Ongoing Communication and Monitoring

Maintaining contact with lone workers – without it becoming invasive or distracting – provides vital reassurance and the ability to escalate emergencies. Options include:

  • Regular scheduled check-in calls or messages to confirm safety
  • Smartphone apps that enable panic alerts if in distress.
  • Lone worker safety devices with ‘man down’ alarms, GPS tracking and contact options
  • CCTV in higher-risk public areas like car parks or shipping yards
  • Online employee logging systems to monitor start and finish times

Determine suitable systems based on your risk assessment findings. Protocols for raising alerts or contacting emergency services should also be established.

Emergency Response Planning

Ensure effective procedures are in place for responding to incidents if and when they occur. Key elements to outline include:

  • Who should lone workers contact in case of health emergencies, vehicle breakdowns, unwarranted confrontations, aggressive behaviour, and so on? Provide after-hours numbers for relevant emergency contacts.
  • How will operations staff confirm an emergency and arrange assistance as needed?
  • When should emergency services be contacted? Ensure workers have numbers pre-programmed and readily available.
  • How and when will you follow up with the families of affected workers?
  • Steps for investigating incidents, mitigating future occurrences and providing post-trauma support if needed.

It’s also prudent to conduct practice drills to test the effectiveness of your emergency plans.

Training and Policies

Provide adequate training to equip lone workers with invaluable knowledge and essential skills to minimise risks. You can find help from accredited training providers that can tailor programmes to suit your unique requirements, nature of work, and team size and experience levels.

Common types of workplace training programmes can include:

  • Situational awareness – identify threats and stay alert
  • Conflict management and de-escalation techniques for diffusing tension
  • Self-defence tactics if danger is imminent
  • Emergency first aid – manage injuries until help arrives
  • Safety device operation – usage of alarms, apps and other tools provided.

Additionally, develop clear policies that are regularly communicated on topics like:

  • Securing worksites and vehicles
  • Seeking help for dangerous jobs
  • Steps for safe remote working or driving
  • Knowing when to withdraw and abandon an unsafe situation

Of course, it’s imperative that workers follow the expected protocols to the letter, and if they are not, you are to take prompt action. While it’s likely that most accidents will be caused by external factors, make sure that you have processes in place for deviation or negligent behaviour.
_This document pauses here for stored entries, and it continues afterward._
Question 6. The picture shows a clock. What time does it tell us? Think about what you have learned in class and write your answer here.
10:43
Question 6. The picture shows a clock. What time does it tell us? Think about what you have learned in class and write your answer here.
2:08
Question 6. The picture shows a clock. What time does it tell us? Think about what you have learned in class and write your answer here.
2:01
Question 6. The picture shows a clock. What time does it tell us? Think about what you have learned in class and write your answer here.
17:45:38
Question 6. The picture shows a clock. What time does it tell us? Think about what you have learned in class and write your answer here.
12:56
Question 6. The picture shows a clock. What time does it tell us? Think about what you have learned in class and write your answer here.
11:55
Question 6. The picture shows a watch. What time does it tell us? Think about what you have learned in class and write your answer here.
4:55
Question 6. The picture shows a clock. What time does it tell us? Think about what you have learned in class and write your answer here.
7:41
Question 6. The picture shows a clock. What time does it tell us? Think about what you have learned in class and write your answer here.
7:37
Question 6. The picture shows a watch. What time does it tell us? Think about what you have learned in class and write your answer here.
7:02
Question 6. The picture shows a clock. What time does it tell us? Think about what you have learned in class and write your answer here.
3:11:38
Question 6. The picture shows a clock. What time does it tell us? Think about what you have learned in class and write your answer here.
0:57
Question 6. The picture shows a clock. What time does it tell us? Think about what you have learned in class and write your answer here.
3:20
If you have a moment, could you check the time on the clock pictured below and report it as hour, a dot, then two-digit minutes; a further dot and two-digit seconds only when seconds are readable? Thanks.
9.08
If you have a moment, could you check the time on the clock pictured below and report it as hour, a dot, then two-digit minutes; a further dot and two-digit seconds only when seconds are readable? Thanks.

Insurance and Legal Obligations

Despite precautions, incidents can still occur. Have adequate employers’ liability insurance in place to cover compensation claims from injured lone workers. Understand your legal duties – if found negligent in protecting workers, individuals could pursue a workplace injury claim and you may be fined for breaching health and safety laws.

By proactively identifying and controlling risks, and providing training, emergency backup and insurance coverage, employers can fulfil their responsibilities in safeguarding more vulnerable lone workers. Stay vigilant and regularly review procedures to enable early action on any emerging hazards or concerns raised.